* _TASK REQUIREMENTS_:
Return all lines from the listing below that include the word "bowl".

* _LISTED ENTRIES_:

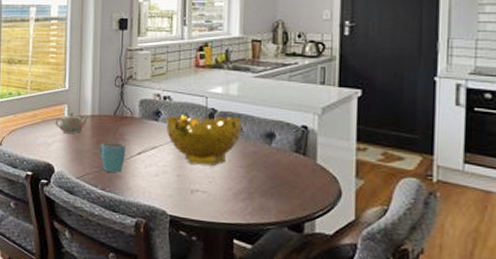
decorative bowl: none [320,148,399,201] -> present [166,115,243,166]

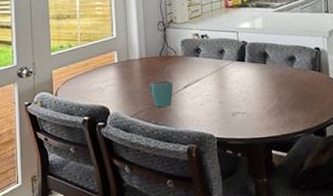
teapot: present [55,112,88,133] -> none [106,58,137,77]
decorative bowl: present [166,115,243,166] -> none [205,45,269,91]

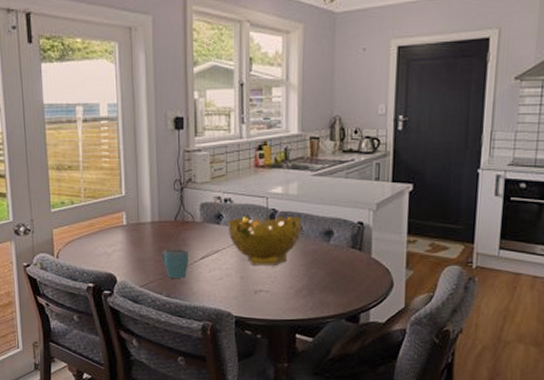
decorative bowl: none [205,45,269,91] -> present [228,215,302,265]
...
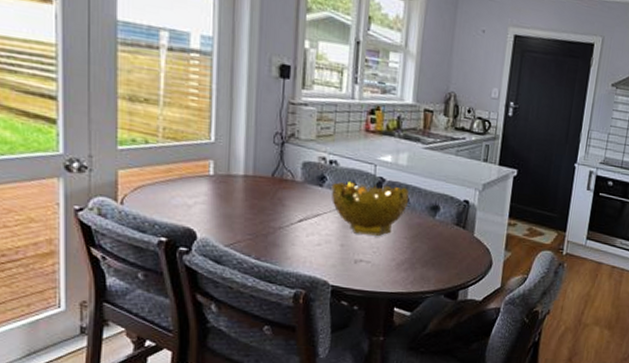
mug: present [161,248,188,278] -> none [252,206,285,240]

* _OUTPUT OF THE TASK_:
decorative bowl: none [320,148,399,201] -> present [166,115,243,166]
decorative bowl: present [166,115,243,166] -> none [205,45,269,91]
decorative bowl: none [205,45,269,91] -> present [228,215,302,265]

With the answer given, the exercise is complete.